More than 1,000 individuals and groups have signed a letter urging the U.N.’s World Intellectual Property Organization (WIPO) to open its meetings next month on global patent and copyright policy to more government outsiders.
The forums to be held in Geneva, Switzerland, are expected to set the tone for future action impacting the economic growth of the developing world.
In an open letter produced by two Brazilian activists — Pedro de Paranagua Moniz and Pedro AD Rezende — and Cory Doctorow, European affairs coordinator for the Electronic Frontier Foundation (EFF) in San Francisco, WIPO was encouraged to open its deliberations to a broader spectrum of interested parties.
Whipping WIPO
“[W]e call for an immediate PARTICIPATION of civil society and consumer-interest non-governmental organizations (NGOs) within WIPO’s activities,” the letter, titled the “Manifesto for Transparency, Participation, Balance and Access,” declared. “Specifically, but not limited to accepting applications from NGOs to serve as ad hoc observers at the upcoming Inter-sessional Intergovernmental Meeting next 11-13 April 2005, and for the Permanent Committee on Cooperation for Development Related to Intellectual Property, next 14-15 April 2005.”
According to the letter, “there is an evident absence of balance between rights-holder representatives, and public and civil society interests” in WIPO’s deliberations.
James Love, director of the Consumer Project on Technology (CPT) in Washington, D.C., told TechNewsWorld, “[WIPO] has been criticized for being way too close to right-holder groups like patent owners, copyright owners, that sort of thing, and pushing an anti-developing-country agenda.”
Developing Nations Revolt
“Now there’s this revolt within the developing countries themselves to try and rethink the work program for WIPO and the way it operates,” he explained.
“There’s this debate shaping up on the the best way to think about development for developing countries and whether there should be high levels of intellectual property protection or should there be more open source,” he continued.

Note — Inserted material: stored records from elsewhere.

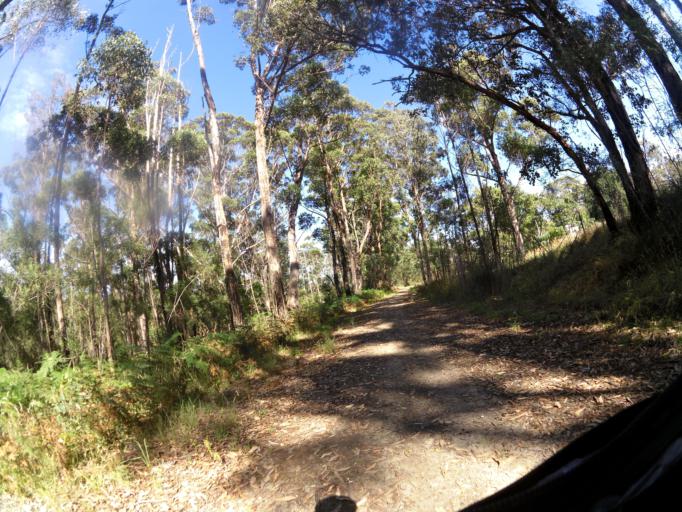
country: AU
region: Victoria
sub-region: East Gippsland
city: Lakes Entrance
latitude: -37.7501
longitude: 148.1831
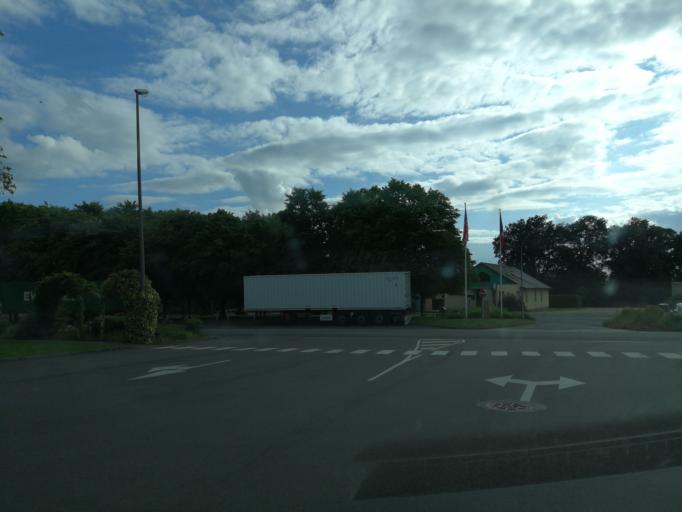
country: FR
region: Haute-Normandie
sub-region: Departement de l'Eure
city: Le Neubourg
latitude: 49.1424
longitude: 0.9034
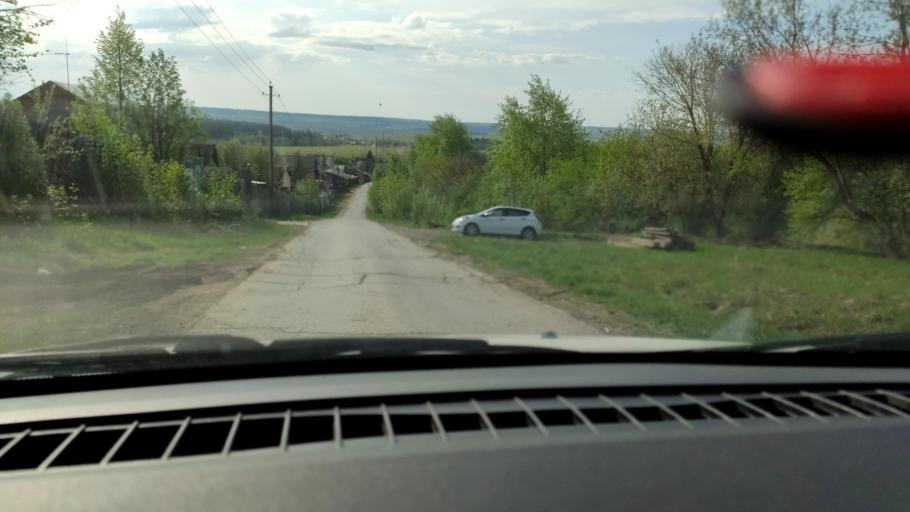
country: RU
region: Perm
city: Froly
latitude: 57.9478
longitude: 56.2971
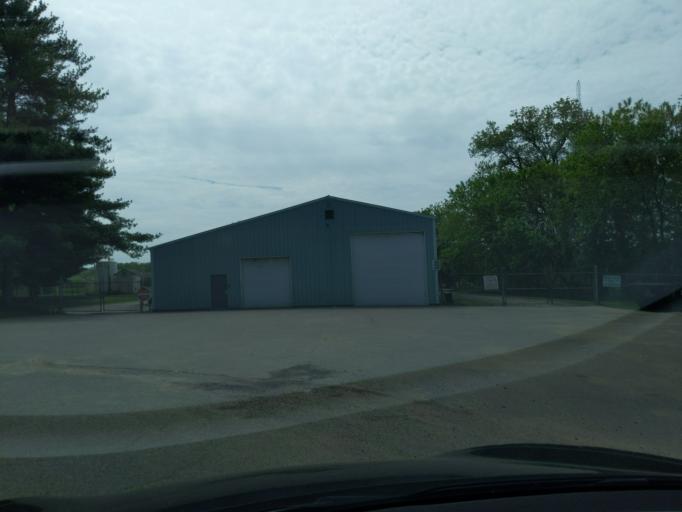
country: US
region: Michigan
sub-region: Ingham County
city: Stockbridge
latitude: 42.4469
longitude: -84.1752
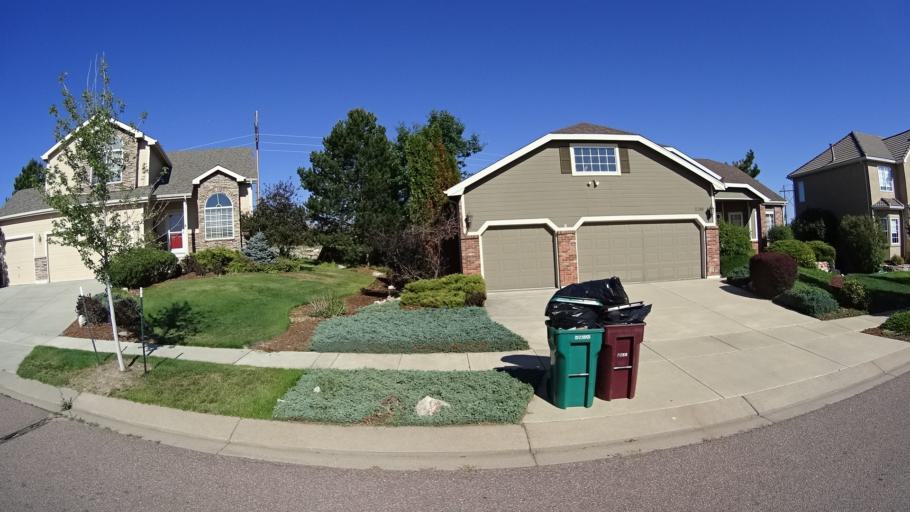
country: US
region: Colorado
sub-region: El Paso County
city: Gleneagle
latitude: 38.9765
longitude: -104.7836
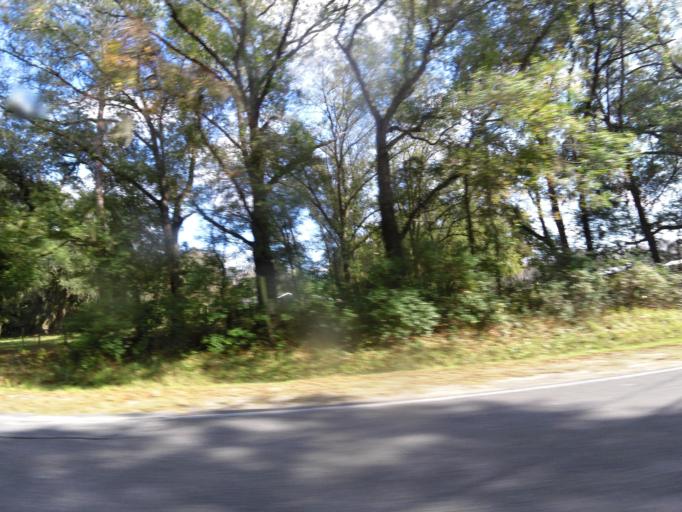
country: US
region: Florida
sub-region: Duval County
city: Baldwin
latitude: 30.1844
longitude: -81.9916
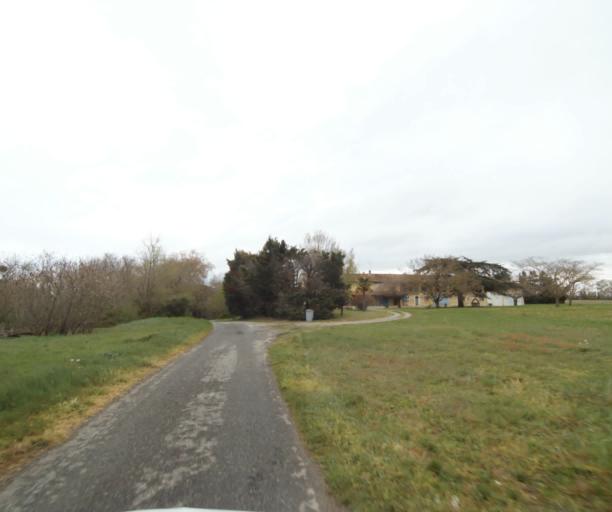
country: FR
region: Midi-Pyrenees
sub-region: Departement de l'Ariege
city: Saverdun
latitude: 43.2159
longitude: 1.5997
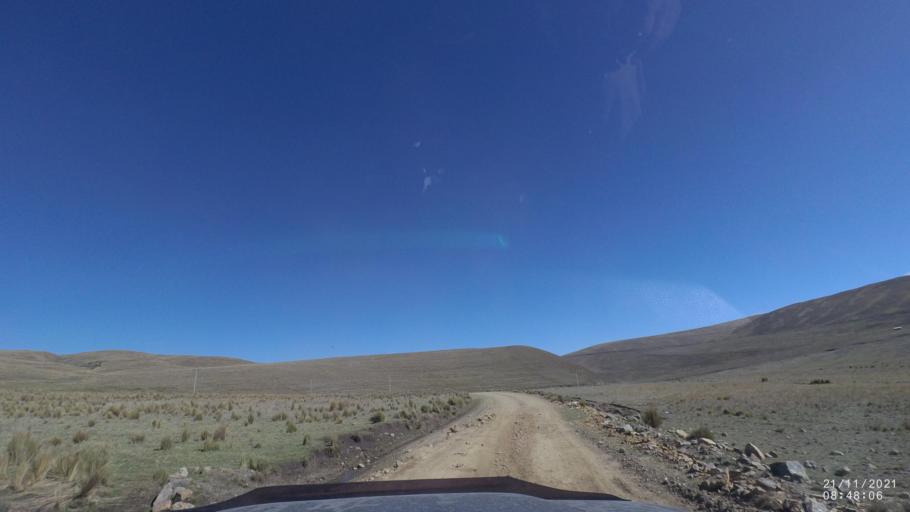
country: BO
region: Cochabamba
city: Cochabamba
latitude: -17.2317
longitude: -66.2331
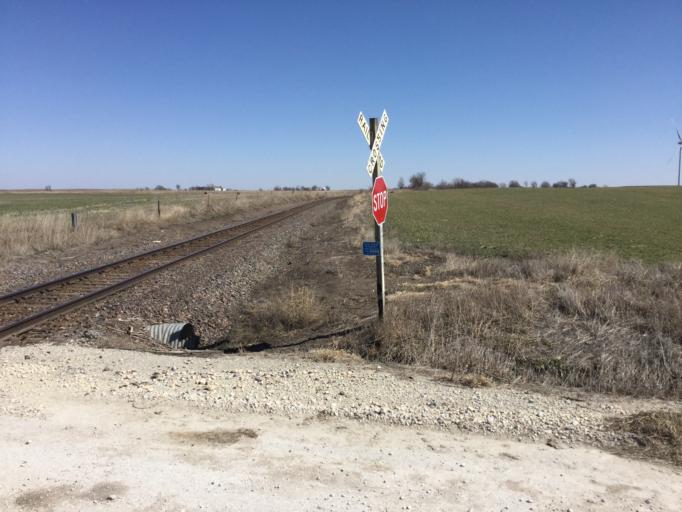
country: US
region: Kansas
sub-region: Marshall County
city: Marysville
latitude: 39.8939
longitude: -96.3702
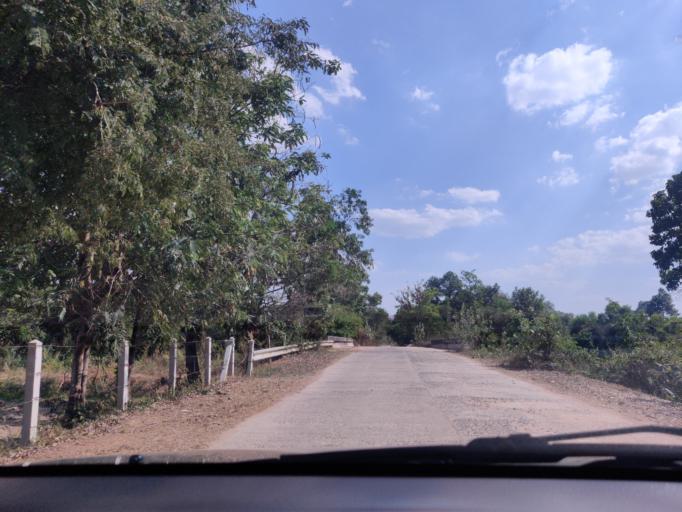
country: TH
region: Sisaket
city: Si Sa Ket
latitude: 15.0697
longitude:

Although groups like the EFF and the CPT have accreditation and will be able to attend the Geneva sessions, they will be at a disadvantage at the meetings if their non-accredited allies are not allowed to join them at the forums, Love maintained.
Long-Overdue Journey
“By limiting it to only the groups that have permanent accreditation, they end up with a very big ratio of rights owners to consumer-type interests because historically the only groups that bothered to be accredited were people like the farming industry or the recording industry, that kind of thing,” he said. “It’s new that civil society has taken an interest in this committee.”
According to the EFF’s Doctorow, WIPO is an agency in transition.
“WIPO is undertaking a long-overdue and halting journey from a place where industrial interests meet to safeguard their marketplace advantages, to a place where the UN’s humanitarian values hold center stage,” he said in a statement. “This letter is the latest step in the important campaign to refocus WIPO on providing effective technical assistance that meets the real needs of its developing country members.”
Attitude Change?
There were signs this week that WIPO is reevaluating its attitude toward the developing world. In a “communique” issued yesterday by its Working Group of Industrialized Nations on Intellectual Property and Development, it said that it “should do more to ensure that capacity building is targeted to the expressed needs of developing countries.”
“Capacity building covers not only the building of IP expertise and resources,” the communique noted, “but should include ensuring that IP systems in developing countries function to facilitate growth and development.”
R-E-S-P-E-C-T
According to Steve Kunin, an attorney with Oblon, Spivak in Alexandria, Virginia, the relationship between the developed and developing world is very much a tit-for-tat proposition.
“It’s like a contract where the industrialized nations would like to set up plants and do business in developing countries, essentially hire and train the citizens of that country, but in exchange for that the countries need the proper systems and enforcement mechanisms for protection of intellectual property,” Kunin told TechNewsWorld.
That simple contract, though, is an imbalanced one in the eyes of some developing nations. “What the developing countries feel that the developed countries don’t understand is that there are certain relationships between intellectual property and the economic, social and cultural development of those countries,” Kunin explained.
“What it comes down to — particularly in the areas of genetic resources and traditional knowledge — many of the developing countries feel that the developed countries have trampled on their rights and resources,” he continued. “The developing countries want to change that calculus and get much more respect for the natural resources of those countries.”